Added Perkins, "This level of coercion is nothing less than viewpoint blackmail -- and from the federal government no less!"
Reports that the president had decided to sign an executive order protecting gay and lesbian workers surfaced in the press in mid-June. The anti-gay pushback was instantaneous, with individual with the FRC, Peter Sprigg, losing no time in broadcasting his objections on June 16. Sprigg’s comments were reported that same day by RightWing Watch.
"This political gesture reflects the president’s repeated disregard for the legislative process," Sprigg’s scathing, if somewhat scattershot, statement declared. "Congress has not passed the Employment Non-Discrimination Act (ENDA) or similar provisions, despite activists’ pressure to do so, because of the detrimental impact on employers’ and employees’ constitutional freedoms of religion, speech, and association.
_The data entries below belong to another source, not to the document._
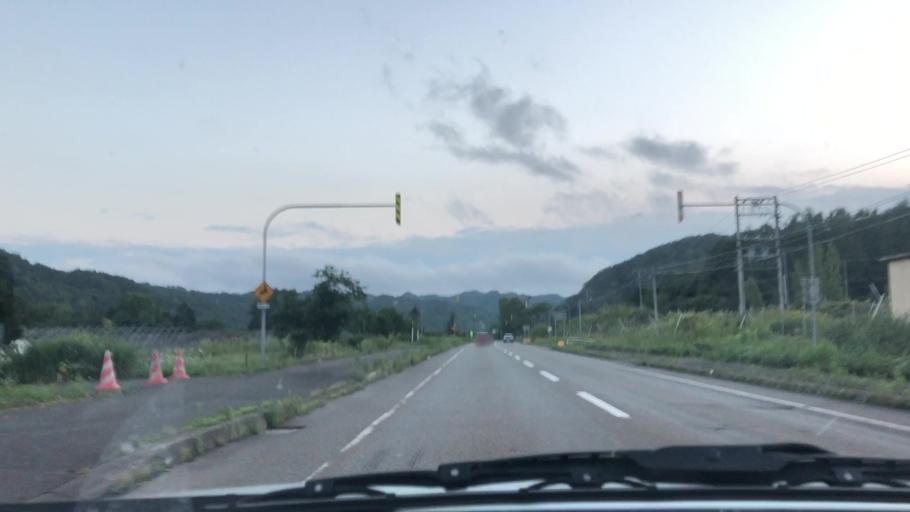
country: JP
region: Hokkaido
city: Chitose
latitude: 42.9147
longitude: 142.0248
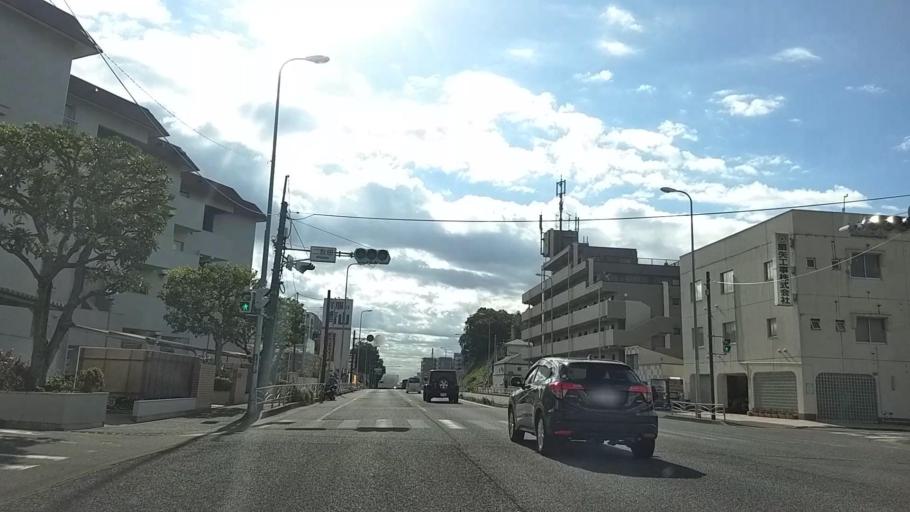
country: JP
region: Kanagawa
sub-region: Kawasaki-shi
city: Kawasaki
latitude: 35.5057
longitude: 139.6620
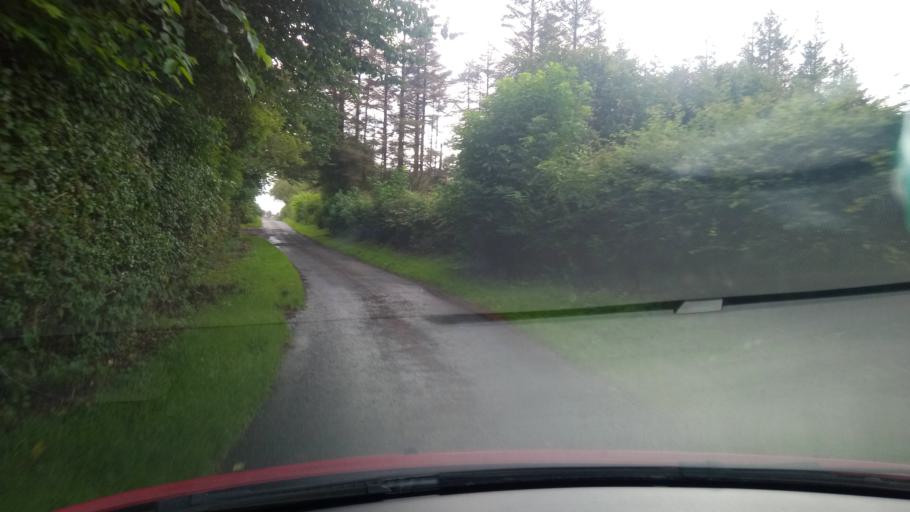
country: GB
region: Scotland
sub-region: The Scottish Borders
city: Hawick
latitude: 55.4263
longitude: -2.7550
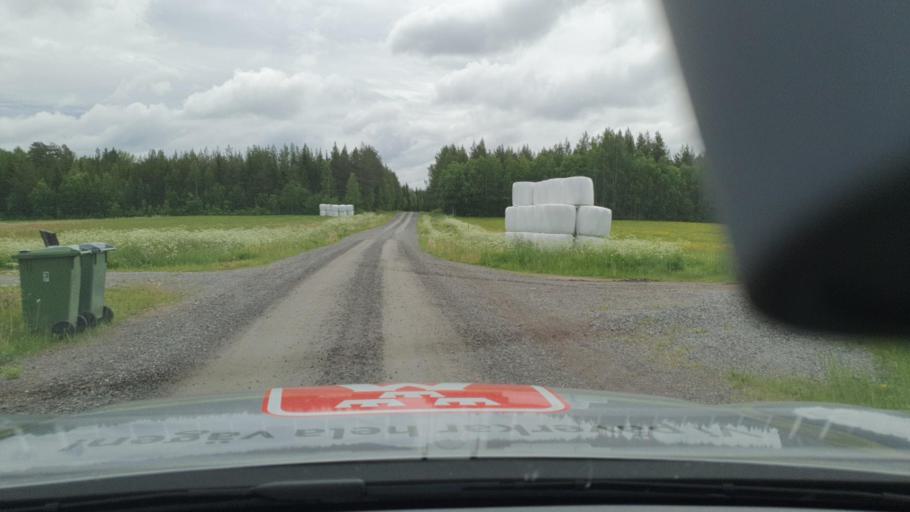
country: SE
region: Norrbotten
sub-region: Lulea Kommun
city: Ranea
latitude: 65.9710
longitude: 22.0577
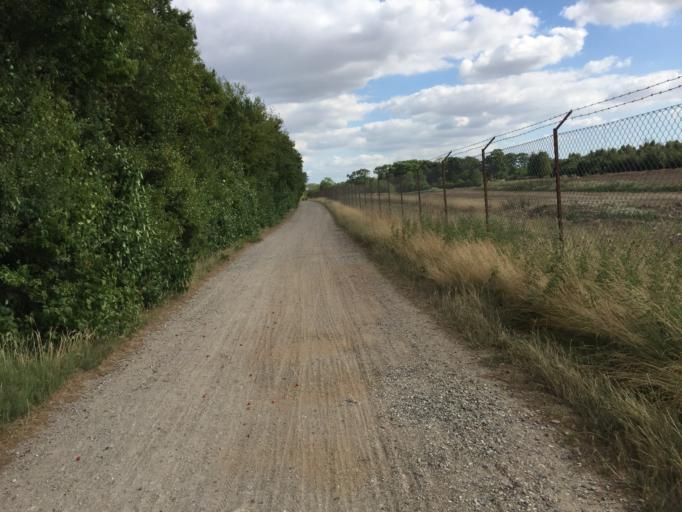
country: DK
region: South Denmark
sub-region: Odense Kommune
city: Neder Holluf
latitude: 55.3597
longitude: 10.4350
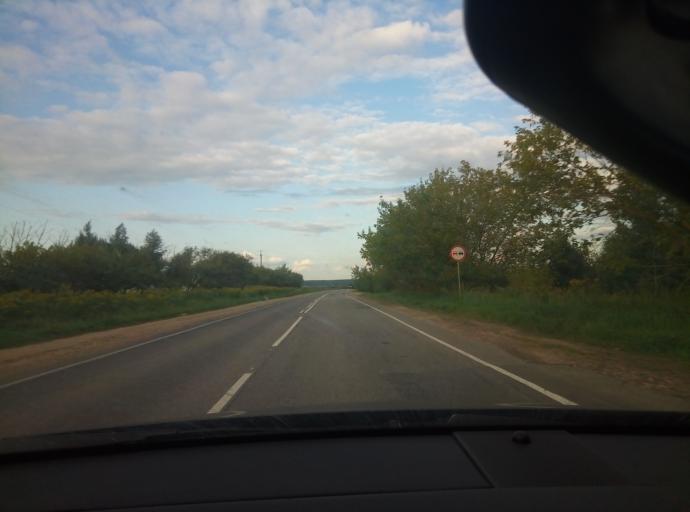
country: RU
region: Tula
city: Leninskiy
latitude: 54.2490
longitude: 37.3301
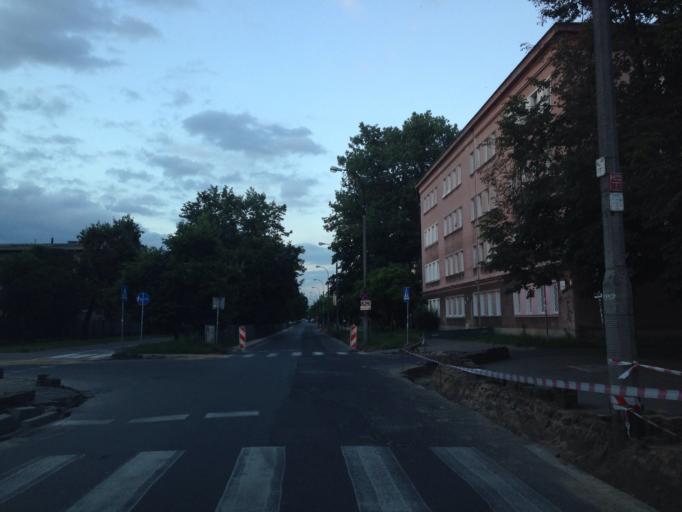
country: PL
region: Masovian Voivodeship
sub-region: Warszawa
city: Praga Polnoc
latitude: 52.2614
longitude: 21.0256
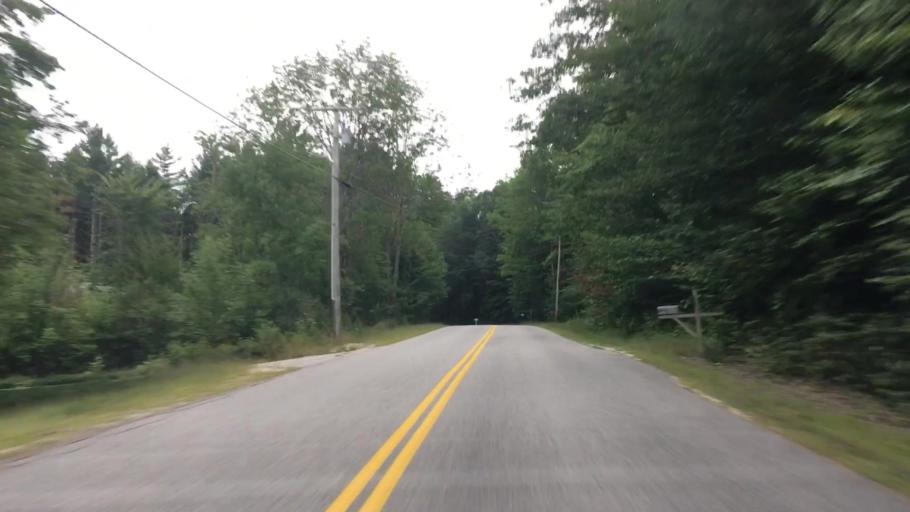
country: US
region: Maine
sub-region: Cumberland County
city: New Gloucester
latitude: 43.9194
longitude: -70.2542
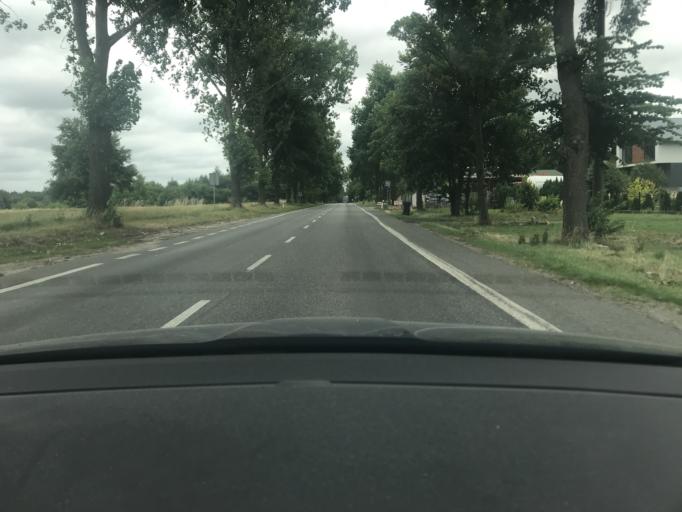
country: PL
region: Lodz Voivodeship
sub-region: Powiat poddebicki
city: Poddebice
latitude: 51.8909
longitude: 18.9736
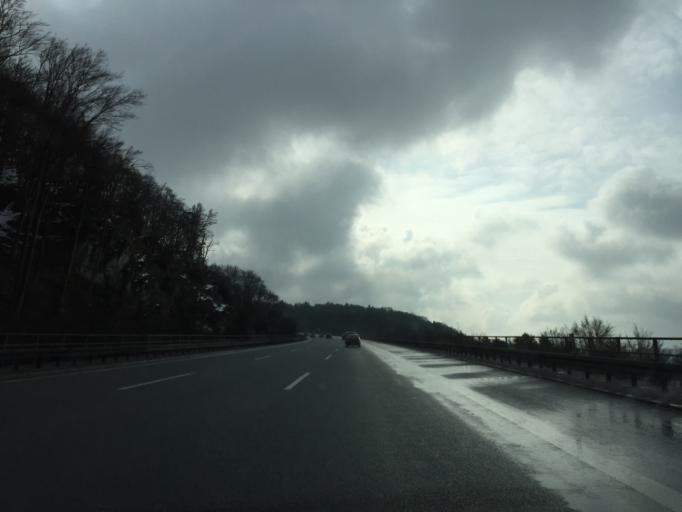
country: DE
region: Bavaria
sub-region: Upper Bavaria
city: Denkendorf
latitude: 48.9742
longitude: 11.3978
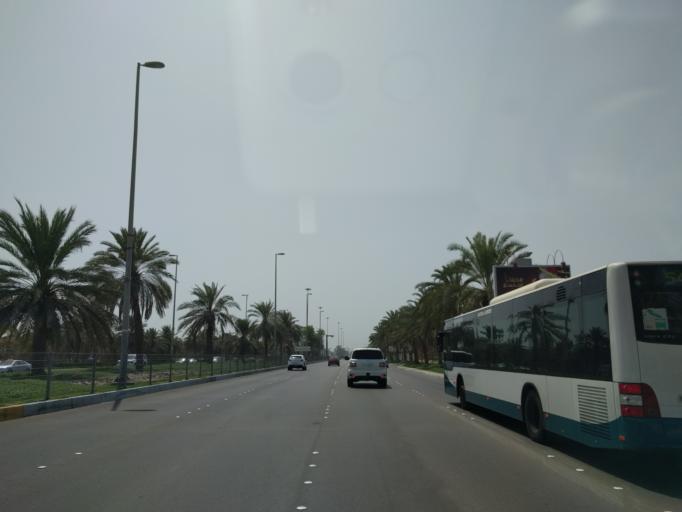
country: AE
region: Abu Dhabi
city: Abu Dhabi
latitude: 24.4363
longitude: 54.4203
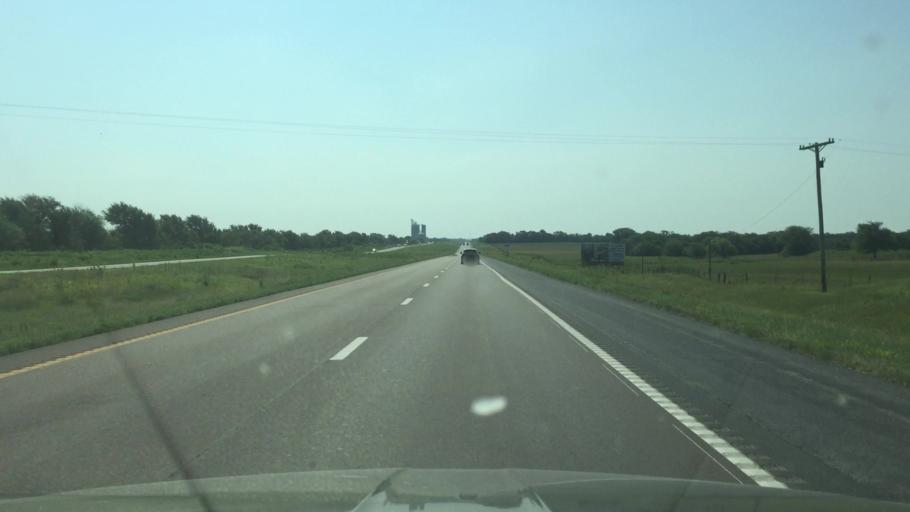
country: US
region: Missouri
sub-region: Pettis County
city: La Monte
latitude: 38.7598
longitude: -93.3730
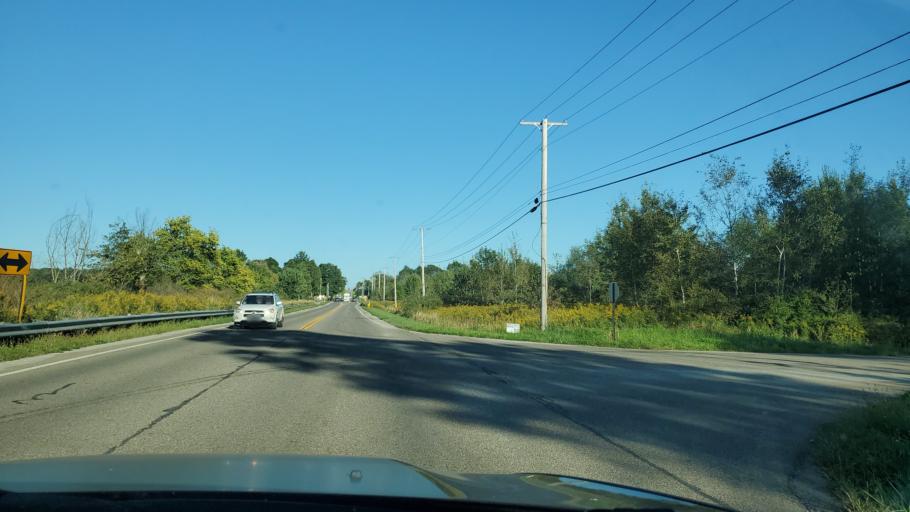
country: US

Historically, these kinds of provisions have not been applied to conduct-based distinctions that are not found in the Constitution."
Previous reports in the press had noted that despite passing the Senate and enjoying strong support in the House, the most recent attempt to pass ENDA was effectively killed by House Speaker John Boehner, who refused to allow the measure to come up for a vote.
Not touching upon any of this at all, Sprigg charged ahead, though with a somewhat baffling change of direction. "Today’s announced executive order will give activists a license to challenge their employers whenever they feel aggrieved, exposing those employers to threats of costly legal proceedings and the potential of jeopardizing future contracts," Sprigg continued.
Sprigg’s statement went on to depart even further from the concrete and fizzled in a nebulous wisp: "Furthermore, by requiring federal contractors to consider characteristics and behaviors related to a person’s sexual orientation or gender identity, this policy will make contractors liable for protecting actual or perceived self-disclosed and fluid identities that may not even be known."
Whatever the FRC’s claims might mean, Boehner recently made a much less ambiguous announcement, saying that he would use taxpayer money to file suit against the Obama Administration to curb the president’s use of executive orders. Critics say that Obama has used this executive privilege to side step a Congress that has long been locked into deep, even bitter, divisions and legislative paralysis.